Cherriesarelovely · 22/12/2011 22:58

Well said OP! Leave it at that if I were you!

SeasonsGripings · 22/12/2011 23:00

Our dcs got a goat each from their FIL when they were 2 years old. We were pleased as they wanted for nothing but it was a gesture, at 2 they had no clue who gave what at Christmas, at 4 still not that wired into the whole present thing but by 5 years old they would have been ever so slightly gutted and a tad confused.

So I think YANBU and can see totally why you are feeling he is being a judgy pants = because it's the only time we have ever considered buying one was to teach a spoiled ungrateful nephew a bit of a lesson.

GwendolineMaryLacedwithBrandy · 22/12/2011 23:00

I'm missing something here obviously. The key word is gift. Which part of this is a gift? It's a charitable donation and help for the people who need it. All very admirable, but gift? The meaning of the word must have changed since I last looked it up in a dictionary.

StealthPolarBear · 22/12/2011 23:02

if he doesn't tell the children or show them something about it, it's not a present for them, it is something he has bought instead of buying a present for them. Which may or may not be fine.

If he does tell them, then they will want to see/stroke/live with the goat. There will be tears and frustration as the poor OP tries to explain and stop them being disappointed (and showing disappointment rather than gratitude).

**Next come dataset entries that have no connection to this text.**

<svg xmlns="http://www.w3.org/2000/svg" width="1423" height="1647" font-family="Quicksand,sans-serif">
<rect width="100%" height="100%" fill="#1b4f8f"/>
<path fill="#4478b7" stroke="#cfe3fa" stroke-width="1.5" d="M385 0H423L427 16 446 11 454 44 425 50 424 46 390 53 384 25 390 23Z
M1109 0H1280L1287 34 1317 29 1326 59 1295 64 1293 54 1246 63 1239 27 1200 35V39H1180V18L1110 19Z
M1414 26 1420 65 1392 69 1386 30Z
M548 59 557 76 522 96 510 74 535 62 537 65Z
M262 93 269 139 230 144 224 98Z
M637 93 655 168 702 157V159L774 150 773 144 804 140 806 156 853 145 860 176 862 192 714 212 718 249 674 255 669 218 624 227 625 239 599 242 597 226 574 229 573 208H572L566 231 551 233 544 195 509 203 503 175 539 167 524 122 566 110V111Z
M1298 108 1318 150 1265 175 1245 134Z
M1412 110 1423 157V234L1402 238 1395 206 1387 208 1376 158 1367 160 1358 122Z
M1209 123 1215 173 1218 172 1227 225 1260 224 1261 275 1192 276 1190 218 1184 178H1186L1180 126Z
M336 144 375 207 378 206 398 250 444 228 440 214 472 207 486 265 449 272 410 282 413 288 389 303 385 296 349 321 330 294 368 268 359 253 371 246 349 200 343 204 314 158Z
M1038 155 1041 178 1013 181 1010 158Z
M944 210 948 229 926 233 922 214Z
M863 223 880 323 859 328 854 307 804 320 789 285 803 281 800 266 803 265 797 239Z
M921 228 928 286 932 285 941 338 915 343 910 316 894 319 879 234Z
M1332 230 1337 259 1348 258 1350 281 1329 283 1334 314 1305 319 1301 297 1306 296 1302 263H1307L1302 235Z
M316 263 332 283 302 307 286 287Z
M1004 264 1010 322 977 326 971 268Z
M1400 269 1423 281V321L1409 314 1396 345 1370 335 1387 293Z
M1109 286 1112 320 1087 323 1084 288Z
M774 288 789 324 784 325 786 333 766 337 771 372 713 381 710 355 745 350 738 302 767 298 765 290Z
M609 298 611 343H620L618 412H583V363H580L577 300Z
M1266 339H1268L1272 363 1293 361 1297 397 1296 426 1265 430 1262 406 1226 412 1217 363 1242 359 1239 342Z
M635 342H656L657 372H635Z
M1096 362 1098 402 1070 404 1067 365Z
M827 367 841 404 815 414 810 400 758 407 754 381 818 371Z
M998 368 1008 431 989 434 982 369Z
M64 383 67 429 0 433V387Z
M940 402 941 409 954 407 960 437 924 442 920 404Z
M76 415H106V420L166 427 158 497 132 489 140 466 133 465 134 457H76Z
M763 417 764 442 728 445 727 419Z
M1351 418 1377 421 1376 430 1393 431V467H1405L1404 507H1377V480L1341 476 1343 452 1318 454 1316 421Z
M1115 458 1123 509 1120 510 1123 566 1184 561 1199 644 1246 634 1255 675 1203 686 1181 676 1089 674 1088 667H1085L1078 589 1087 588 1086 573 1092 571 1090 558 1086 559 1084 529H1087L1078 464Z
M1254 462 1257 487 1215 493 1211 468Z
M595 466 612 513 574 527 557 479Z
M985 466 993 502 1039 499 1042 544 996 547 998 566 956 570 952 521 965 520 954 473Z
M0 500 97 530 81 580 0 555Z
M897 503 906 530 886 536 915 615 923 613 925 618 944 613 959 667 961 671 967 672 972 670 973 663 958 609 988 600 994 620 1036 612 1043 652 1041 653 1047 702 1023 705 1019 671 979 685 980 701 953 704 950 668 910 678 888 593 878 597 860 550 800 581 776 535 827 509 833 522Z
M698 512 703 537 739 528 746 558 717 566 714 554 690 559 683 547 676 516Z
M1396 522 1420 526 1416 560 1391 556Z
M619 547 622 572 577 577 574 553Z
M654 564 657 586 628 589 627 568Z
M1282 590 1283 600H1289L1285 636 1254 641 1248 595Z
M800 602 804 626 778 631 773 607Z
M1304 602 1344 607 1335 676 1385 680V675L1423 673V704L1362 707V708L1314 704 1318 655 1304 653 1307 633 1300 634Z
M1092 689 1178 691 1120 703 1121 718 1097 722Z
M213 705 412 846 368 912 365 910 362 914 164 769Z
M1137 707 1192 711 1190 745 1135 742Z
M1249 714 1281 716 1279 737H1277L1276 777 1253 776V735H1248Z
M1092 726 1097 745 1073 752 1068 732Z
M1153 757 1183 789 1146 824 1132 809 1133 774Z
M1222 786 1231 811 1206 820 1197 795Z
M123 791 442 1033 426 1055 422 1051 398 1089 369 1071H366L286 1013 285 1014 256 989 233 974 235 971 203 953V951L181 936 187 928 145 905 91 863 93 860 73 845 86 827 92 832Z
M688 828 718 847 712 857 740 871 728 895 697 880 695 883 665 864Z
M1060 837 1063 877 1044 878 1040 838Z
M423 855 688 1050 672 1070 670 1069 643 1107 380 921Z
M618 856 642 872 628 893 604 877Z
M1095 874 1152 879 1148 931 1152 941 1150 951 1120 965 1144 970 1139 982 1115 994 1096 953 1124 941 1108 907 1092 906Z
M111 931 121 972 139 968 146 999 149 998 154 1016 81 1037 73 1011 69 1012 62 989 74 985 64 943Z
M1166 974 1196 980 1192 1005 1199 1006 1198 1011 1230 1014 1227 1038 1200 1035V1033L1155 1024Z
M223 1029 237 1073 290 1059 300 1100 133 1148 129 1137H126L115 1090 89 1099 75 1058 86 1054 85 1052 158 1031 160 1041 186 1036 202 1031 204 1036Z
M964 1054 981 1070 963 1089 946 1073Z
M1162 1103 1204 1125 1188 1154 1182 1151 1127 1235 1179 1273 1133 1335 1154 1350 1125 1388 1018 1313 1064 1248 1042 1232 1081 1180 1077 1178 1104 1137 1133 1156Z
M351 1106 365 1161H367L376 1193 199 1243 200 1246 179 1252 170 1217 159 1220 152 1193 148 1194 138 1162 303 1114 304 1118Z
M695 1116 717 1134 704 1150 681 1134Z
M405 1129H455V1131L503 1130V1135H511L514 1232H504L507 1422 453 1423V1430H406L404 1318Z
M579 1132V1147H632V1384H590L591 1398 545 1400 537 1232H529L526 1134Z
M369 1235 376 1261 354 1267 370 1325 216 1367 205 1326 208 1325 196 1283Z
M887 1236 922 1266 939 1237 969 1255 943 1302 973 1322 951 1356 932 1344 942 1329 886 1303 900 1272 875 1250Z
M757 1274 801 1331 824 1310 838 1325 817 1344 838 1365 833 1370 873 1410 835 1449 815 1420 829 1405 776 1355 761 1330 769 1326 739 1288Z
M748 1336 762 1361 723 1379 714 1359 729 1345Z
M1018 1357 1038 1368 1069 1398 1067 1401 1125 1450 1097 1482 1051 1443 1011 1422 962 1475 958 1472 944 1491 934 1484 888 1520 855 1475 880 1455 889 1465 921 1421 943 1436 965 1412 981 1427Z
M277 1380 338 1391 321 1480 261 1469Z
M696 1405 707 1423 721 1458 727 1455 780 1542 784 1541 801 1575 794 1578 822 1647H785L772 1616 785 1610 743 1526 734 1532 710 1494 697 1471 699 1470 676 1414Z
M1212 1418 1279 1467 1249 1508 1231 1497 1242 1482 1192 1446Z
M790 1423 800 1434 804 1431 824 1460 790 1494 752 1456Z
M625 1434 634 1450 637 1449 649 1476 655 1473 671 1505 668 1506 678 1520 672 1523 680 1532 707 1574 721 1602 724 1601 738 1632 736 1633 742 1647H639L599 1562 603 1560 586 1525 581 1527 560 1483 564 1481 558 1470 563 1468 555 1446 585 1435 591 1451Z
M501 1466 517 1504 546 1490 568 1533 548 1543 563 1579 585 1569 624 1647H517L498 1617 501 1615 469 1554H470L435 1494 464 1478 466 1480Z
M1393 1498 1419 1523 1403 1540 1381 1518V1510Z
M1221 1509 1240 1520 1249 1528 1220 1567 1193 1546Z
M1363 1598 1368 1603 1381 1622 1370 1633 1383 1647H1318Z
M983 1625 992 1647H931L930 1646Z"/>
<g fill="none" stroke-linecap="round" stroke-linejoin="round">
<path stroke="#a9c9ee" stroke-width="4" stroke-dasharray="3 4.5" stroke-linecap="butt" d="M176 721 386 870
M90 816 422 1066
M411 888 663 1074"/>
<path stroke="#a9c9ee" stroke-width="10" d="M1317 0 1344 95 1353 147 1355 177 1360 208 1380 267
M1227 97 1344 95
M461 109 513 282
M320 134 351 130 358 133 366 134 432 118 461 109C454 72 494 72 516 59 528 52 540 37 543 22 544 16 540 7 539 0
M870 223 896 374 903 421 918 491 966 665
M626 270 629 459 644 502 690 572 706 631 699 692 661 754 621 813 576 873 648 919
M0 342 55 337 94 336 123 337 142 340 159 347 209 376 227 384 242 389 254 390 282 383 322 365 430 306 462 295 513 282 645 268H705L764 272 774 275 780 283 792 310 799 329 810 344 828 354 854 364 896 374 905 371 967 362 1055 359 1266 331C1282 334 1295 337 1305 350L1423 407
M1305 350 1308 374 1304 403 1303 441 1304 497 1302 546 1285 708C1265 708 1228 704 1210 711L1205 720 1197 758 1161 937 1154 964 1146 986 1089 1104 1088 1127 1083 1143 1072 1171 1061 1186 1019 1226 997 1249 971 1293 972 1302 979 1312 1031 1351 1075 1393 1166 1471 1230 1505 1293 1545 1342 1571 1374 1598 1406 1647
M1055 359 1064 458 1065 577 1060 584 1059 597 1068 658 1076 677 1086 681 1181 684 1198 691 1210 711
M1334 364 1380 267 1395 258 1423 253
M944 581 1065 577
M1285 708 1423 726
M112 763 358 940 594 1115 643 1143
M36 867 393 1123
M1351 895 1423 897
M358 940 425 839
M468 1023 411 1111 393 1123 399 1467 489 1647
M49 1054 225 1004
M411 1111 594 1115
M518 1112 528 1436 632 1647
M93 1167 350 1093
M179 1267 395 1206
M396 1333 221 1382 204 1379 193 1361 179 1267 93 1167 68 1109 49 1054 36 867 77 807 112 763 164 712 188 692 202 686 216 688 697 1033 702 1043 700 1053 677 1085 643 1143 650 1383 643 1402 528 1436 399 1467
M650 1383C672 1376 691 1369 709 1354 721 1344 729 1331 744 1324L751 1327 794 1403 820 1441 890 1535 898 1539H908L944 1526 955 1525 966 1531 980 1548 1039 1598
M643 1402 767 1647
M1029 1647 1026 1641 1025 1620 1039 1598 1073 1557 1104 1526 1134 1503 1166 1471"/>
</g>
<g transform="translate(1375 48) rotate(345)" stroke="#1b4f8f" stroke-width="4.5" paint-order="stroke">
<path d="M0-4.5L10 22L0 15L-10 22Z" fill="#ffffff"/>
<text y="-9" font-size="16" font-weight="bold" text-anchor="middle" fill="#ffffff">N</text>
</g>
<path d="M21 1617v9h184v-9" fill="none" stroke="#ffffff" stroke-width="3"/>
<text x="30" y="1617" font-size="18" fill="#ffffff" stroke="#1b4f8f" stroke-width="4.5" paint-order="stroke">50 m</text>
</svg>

OP, next year get your FIL a toy from Early Learning. Presents don't have to be age appropriate or something the recipient will like or even know about after all. I think you should get a bratz doll or a pull along dog on a string which yaps. In pink.

lurkerspeaks · 22/12/2011 23:04

Super. In which case are there concrete things your children would enjoy doing that FIL could fund.

I have friends whose parents pay for music lessons. Other families where grandparents buy the Nat. Trust membership.

(I realised I was getting middle aged/ metamorphosing into my Mother when I went on an en masse post wedding trip to a national trust property and only one family weren't members!)

You say you worry about University (a worry I understand wholeheartedly). Do you have a savings account you could suggest FIL contributes to in lieu of charity donations. Neither of which are not likely to get a 4yo very excited however the former will be more directly useful to your children.

As someone who has been on a rather lengthy search today to locate the 'correct' plastic helicopter to keep the myth of Santa alive. Blush I do have a fairly good grasp of 4yo psychology.